Many technological advances in the treatment of waste water are taken from nature itself, and the action of biological agents in natural processes keeps different ecosystems in balance.

In Nicaragua, the Centro de Investigación y Estudios en Medio Ambiente (CIEMA) and the BIOMASS Project promoted by the National University of Engineering, with Austrian cooperation, experimented in 1996 the construction of the first biofilters for a group of houses on the outskirts of the cities of Masaya and Leon. The first Biofilter system was a pilot project for a condominium in the city of Masaya to investigate the technical and economic feasibility of applying this technology in the tropics of Central America. To date this technology has spread to different municipalities of the country and the Central American region.
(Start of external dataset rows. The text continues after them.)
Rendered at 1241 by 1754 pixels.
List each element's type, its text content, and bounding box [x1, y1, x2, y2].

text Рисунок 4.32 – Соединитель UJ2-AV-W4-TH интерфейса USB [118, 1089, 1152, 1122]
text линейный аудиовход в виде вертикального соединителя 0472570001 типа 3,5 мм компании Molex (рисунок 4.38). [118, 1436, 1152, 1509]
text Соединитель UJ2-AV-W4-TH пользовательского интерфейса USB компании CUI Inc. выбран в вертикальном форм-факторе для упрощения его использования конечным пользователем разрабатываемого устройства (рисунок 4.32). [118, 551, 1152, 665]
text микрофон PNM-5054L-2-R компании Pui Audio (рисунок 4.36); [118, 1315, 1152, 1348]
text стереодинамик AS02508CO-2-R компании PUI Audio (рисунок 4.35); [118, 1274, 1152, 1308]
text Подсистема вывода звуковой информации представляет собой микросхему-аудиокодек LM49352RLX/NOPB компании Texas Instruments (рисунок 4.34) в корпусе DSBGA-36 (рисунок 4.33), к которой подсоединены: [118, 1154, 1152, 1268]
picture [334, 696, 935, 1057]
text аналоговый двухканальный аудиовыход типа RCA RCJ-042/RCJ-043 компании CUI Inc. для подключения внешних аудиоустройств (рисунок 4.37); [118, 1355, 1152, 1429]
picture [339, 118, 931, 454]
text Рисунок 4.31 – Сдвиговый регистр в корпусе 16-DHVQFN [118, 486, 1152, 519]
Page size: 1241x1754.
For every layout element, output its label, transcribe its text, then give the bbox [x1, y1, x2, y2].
Currently, the Centro de Estudios y Promoción para el Habitar, through the project Integrated Initiative for Sustainable Urban Environment (ISSUE-2), funded by the Dutch government, promotes biofiltration technology on a domestic scale for the treatment of household greywater, based on experiences in Costa Rica, as an alternative form of sanitation aimed primarily at low-income families who reside in neighbourhoods lacking sewerage services.

Domestic biofilter technology won first prize in the 2009 edition of the Human Development Innovation Competition, organized by the Nicaraguan Council of Science and Technology (CONICYT), in collaboration with major international and national organizations operating in Nicaragua.